Mon Dec 23 09:39:09 AEST 1985

> (First off, the original code fragment, while syntactically legal C,
> was most definitely semantically incorrect.)

(Small nit: the "original" fragment was both syntactically and
semantically legal (mainly because it didn't include an invocation of
"subr", and thus didn't have the type mismatch that was implied).  It
was, however, misleading because of this incompleteness, and
semantically illegal when completed.)

> In article <397 at codas.UUCP> mikel at codas.UUCP (Mikel Manitius) writes:
> >                             ... Then explain, if you don't mind, how
> >the compiler knows the dimensions of argv in the following construct:

> Easy.  Argv is  n o t  a 2-D array.  It is an array of pointers.

Exactly.

> [...] If anyone kept a copy of my 100+ line diatribe on arrays and
> pointers, and why people confuse them so, from a year ago, wouldst
> please mail a copy to me?  I'm afraid I didn't keep a copy, and
> if this line of discussion keeps up, I'm going to need it.	;-}
>       Joe Yao hadron!jsdy at seismo.{CSS.GOV,ARPA,UUCP}

Sadly, I didn't keep it.  But I'll take a stab at clarifying things in
your stead.  Let me preface this by saying that all of what I say here
and more is in "The C Programming Language" (K&R) and "A C Reference
Manual" (H&S).  *Please* read them.

In C, addresses can be subscripted and arrays can be indirected.  This
is often called "pointer-array equivalence", and is the root of this
confusion.  Nevertheless, it is not a complex concept.  It is a
*unification* of subscription and indirection (along with pointer
arithmetic).

It is based on the following equivalence, which defines subscripting in
terms of address calculation and indirection:

                e1[e2]   is-equivalent-to    *((e1)+(e2))

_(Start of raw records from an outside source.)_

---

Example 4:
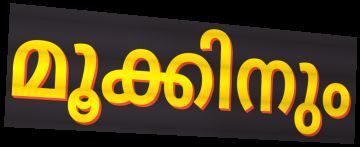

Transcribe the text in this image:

മൂക്കിനും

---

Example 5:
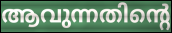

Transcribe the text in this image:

ആവുന്നതിന്റെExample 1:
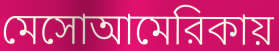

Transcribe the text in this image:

মেসোআমেরিকায়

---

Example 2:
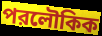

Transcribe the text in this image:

পরলৌকিক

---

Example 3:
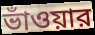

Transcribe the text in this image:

ভাঁওয়ার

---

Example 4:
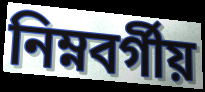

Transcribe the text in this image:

নিম্নবর্গীয়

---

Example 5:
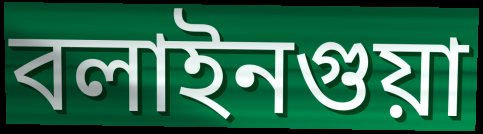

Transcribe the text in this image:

বলাইনগুয়া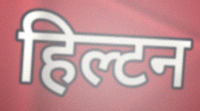
हिल्टन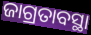
ଜାଗ୍ରତାବସ୍ଥାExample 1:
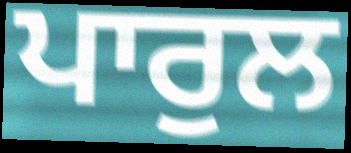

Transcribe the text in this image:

ਪਾਰੁਲ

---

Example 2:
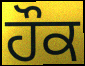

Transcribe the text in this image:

ਹੌਕ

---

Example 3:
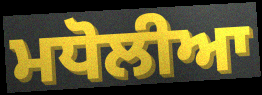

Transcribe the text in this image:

ਮਧੋਲੀਆ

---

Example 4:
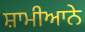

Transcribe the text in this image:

ਸ਼ਾਮੀਆਨੇ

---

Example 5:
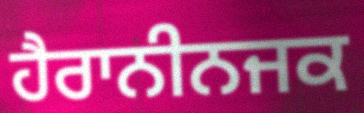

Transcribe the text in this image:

ਹੈਰਾਨੀਨਜਕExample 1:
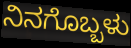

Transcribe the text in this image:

ನಿನಗೊಬ್ಬಳು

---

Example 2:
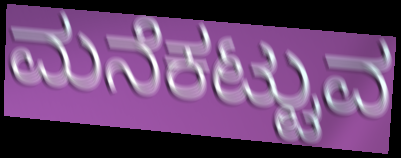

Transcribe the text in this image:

ಮನೆಕಟ್ಟುವ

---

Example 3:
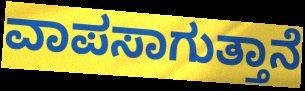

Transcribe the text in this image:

ವಾಪಸಾಗುತ್ತಾನೆ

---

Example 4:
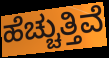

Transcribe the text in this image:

ಹೆಚ್ಚುತ್ತಿವೆ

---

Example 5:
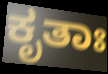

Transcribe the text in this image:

ಕೃತಾಃ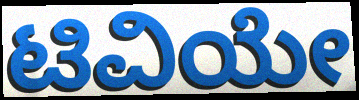
ಟಿವಿಯೇ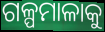
ଗଳ୍ପମାଳାକୁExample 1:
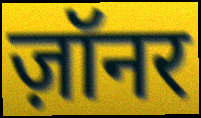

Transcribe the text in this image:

ज़ॉनर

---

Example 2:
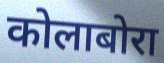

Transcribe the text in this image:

कोलाबोरा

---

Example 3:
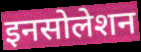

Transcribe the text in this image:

इनसोलेशन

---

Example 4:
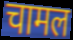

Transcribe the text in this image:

चामल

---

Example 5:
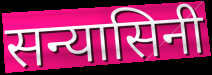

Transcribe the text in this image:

सन्यासिनी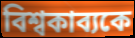
বিশ্বকাব্যকেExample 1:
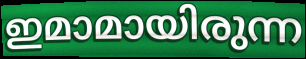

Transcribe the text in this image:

ഇമാമായിരുന്ന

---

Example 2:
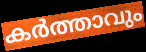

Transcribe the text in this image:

കർത്താവും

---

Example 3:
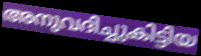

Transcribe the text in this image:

അനുവദിച്ചുകിട്ടിയ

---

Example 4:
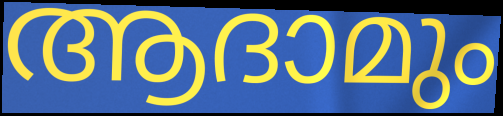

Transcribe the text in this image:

ആദാമും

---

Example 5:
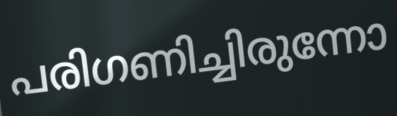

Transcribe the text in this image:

പരിഗണിച്ചിരുന്നോ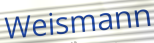
WeismannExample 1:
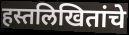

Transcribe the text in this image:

हस्तलिखितांचे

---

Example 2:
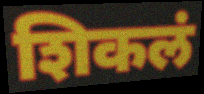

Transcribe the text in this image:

शिकलं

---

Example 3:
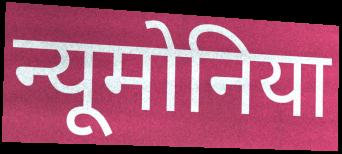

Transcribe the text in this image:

न्यूमोनिया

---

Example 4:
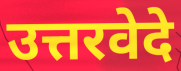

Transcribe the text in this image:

उत्तरवेदे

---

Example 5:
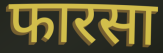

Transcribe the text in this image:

फारसा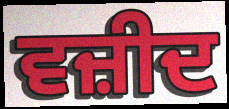
ਵਜ਼ੀਦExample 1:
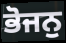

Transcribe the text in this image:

ਭੋਜਨੁ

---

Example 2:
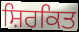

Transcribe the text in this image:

ਸ਼ਿਰਕਿਤ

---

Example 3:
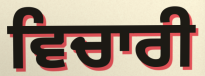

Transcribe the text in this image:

ਵਿਚਾਰੀ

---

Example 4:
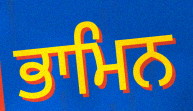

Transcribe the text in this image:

ਭਾਮਿਨ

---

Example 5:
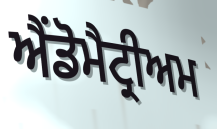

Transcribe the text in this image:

ਐਂਡੋਮੈਟ੍ਰੀਅਮ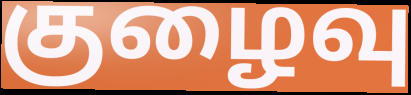
குழைவு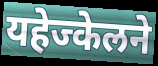
यहेज्केलनेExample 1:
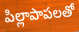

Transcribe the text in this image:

పిల్లాపాపలతో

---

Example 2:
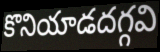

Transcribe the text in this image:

కొనియాడదగ్గవి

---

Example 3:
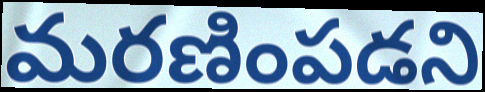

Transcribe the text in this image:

మరణింపడని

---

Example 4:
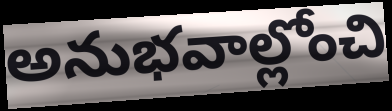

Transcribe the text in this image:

అనుభవాల్లోంచి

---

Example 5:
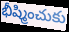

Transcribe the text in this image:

భీష్మించుకుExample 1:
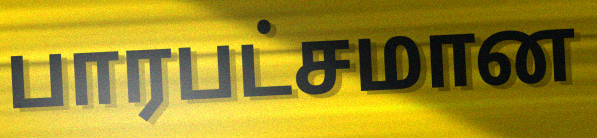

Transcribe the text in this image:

பாரபட்சமான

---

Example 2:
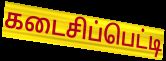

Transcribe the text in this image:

கடைசிப்பெட்டி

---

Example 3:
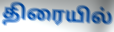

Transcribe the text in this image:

திரையில்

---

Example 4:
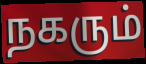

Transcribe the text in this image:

நகரும்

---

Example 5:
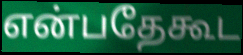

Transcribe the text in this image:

என்பதேகூட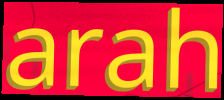
arah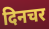
दिनचर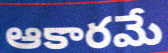
ఆకారమేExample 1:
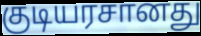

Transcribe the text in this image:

குடியரசானது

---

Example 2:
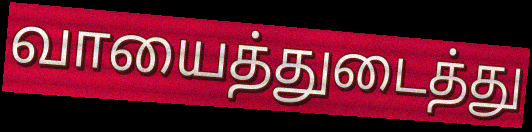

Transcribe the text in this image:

வாயைத்துடைத்து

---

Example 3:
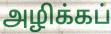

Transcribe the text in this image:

அழிக்கப்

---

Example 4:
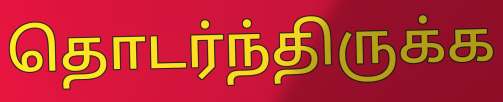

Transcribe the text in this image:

தொடர்ந்திருக்க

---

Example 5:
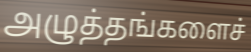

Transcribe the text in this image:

அழுத்தங்களைச்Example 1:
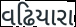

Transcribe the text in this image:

વઢિયારા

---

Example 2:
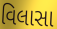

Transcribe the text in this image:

વિલાસા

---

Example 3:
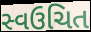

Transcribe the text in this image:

સ્વઉચિત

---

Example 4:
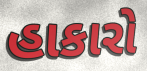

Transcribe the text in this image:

હાકારો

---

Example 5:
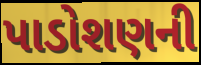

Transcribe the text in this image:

પાડોશણની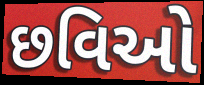
છવિઓ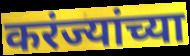
करंज्यांच्या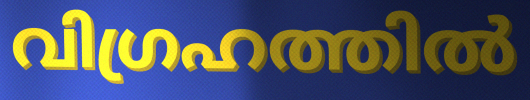
വിഗ്രഹത്തിൽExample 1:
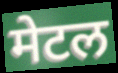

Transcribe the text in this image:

मेटल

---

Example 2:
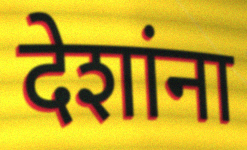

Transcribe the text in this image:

देशांना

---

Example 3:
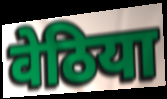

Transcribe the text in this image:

वेठिया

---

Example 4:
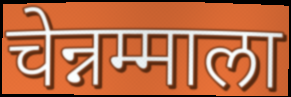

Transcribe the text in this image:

चेन्नम्माला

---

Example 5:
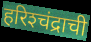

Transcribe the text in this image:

हरिश्‍चंद्राची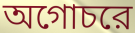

I'll take it for granted that you already know how address calculations
happen (the scaling of integers when added to addresses).  This leads to
the surprising result that integers can be subscripted (by addresses).

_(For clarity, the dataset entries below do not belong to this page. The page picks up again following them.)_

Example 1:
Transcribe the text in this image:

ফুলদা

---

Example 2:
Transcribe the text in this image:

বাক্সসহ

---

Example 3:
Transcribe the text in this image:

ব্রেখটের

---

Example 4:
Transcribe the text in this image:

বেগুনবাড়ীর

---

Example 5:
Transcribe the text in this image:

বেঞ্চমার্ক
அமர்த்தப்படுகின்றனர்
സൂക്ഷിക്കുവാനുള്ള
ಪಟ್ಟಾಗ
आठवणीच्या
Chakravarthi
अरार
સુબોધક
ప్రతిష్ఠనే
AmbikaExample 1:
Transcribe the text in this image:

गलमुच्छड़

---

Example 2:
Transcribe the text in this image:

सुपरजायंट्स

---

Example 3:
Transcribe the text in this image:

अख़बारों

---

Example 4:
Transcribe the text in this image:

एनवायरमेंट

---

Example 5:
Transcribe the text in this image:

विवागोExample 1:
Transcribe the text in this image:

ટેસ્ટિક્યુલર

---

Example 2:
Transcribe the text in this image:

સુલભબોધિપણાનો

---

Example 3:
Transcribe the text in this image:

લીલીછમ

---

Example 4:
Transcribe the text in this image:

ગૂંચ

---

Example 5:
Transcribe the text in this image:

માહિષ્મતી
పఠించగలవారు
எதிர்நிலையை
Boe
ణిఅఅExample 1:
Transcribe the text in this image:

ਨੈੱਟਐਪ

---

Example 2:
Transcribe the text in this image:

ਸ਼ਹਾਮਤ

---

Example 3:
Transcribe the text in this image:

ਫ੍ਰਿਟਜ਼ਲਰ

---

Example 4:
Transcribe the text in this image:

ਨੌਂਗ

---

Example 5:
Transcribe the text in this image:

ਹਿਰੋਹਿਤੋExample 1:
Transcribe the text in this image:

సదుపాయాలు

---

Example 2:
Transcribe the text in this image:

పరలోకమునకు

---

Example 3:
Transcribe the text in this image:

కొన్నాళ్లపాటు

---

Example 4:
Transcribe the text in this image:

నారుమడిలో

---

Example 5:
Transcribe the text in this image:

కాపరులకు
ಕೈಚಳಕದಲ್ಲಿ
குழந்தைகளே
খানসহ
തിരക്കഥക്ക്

Note that e1 or e2 (but not both) in the above must be an address
expression.  This leads to the C-ism that array names are addresses (in
particular, they evaluate to the address of the first element in the
array (you know, the one with subscript "0")).

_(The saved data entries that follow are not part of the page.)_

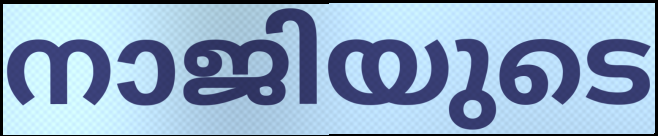
നാജിയുടെ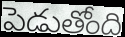
పెడుతోంది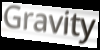
Gravity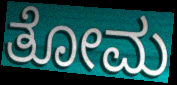
ತೋಮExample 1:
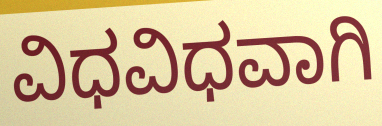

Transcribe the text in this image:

ವಿಧವಿಧವಾಗಿ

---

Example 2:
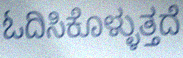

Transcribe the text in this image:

ಓದಿಸಿಕೊಳ್ಳುತ್ತದೆ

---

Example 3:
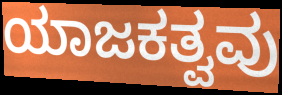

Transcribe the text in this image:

ಯಾಜಕತ್ವವು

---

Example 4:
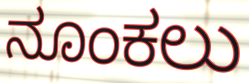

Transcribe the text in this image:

ನೂಂಕಲು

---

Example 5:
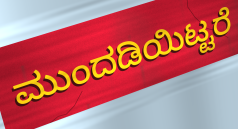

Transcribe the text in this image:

ಮುಂದಡಿಯಿಟ್ಟರೆ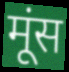
मूंस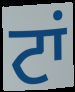
ਟਾਂ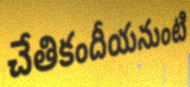
చేతికందీయనుంటిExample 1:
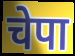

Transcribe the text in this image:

चेपा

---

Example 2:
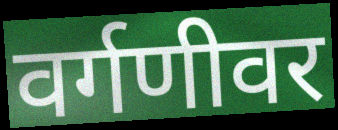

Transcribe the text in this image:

वर्गणीवर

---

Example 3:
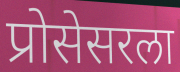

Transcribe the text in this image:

प्रोसेसरला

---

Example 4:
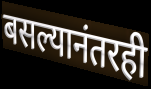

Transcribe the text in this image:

बसल्यानंतरही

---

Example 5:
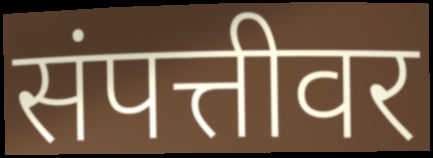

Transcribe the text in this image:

संपत्तीवर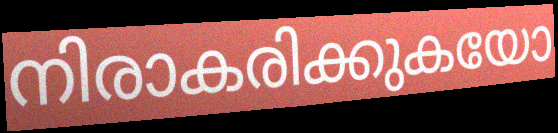
നിരാകരിക്കുകയോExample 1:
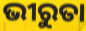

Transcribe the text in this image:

ଭୀରୁତା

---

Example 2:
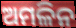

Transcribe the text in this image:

ଅମଳିନ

Thus, when you declare          int a[N];
you can use "a" like so:        a[M]
or like so                      *(a+M)
or even like so                 M[a]

and all of these are equivalent.

Now then, if you declare        int *p;
again, you can use "p" like     p[M]
or                              *(p+M)
or even                         M[p]

because "p" in this case evaluates to an address expression also.  The
crucial difference is that "a" is an "rvalue", while "p" is an "lvalue".
That is, "p" is a *variable*, and *contains* an address, while "a" is an
*expression* and *is* an address.

Thus when you declare (as is often done)

        void main(argc, argv) int argc; char *argv[]; { ... }

"argv" is *not* a two dimensional array, despite the fact that the
character pointed to by the first element of argv can be accessed by

                argv[0][0]

This expression is *exactly* equivalent to

                **argv

How can you tell what the declaration of argv above means?  Decompose
it.  First, fully parenthesize according to the rules in the manual:

                char *(argv[]);

Now, this means that argv is an array of pointers (first you subscript,
then you indirect).  Now subscripting and indirection are equivalent,
*but* *only* in *reference*, *not* in *declaration*.  Declaration of an
array allocates space for some elements.  Declaration of a pointer
allocates space for an *address* *only*.

Does all this make it clear?  If not, *read* *the* *manuals*.

[ Purists will note that I skipped over formal-actual differences,
  declaration of "two-dimensional" arrays, and other esoteric but
  often-encountered cases.  Ah well.... only so many hours in a day.]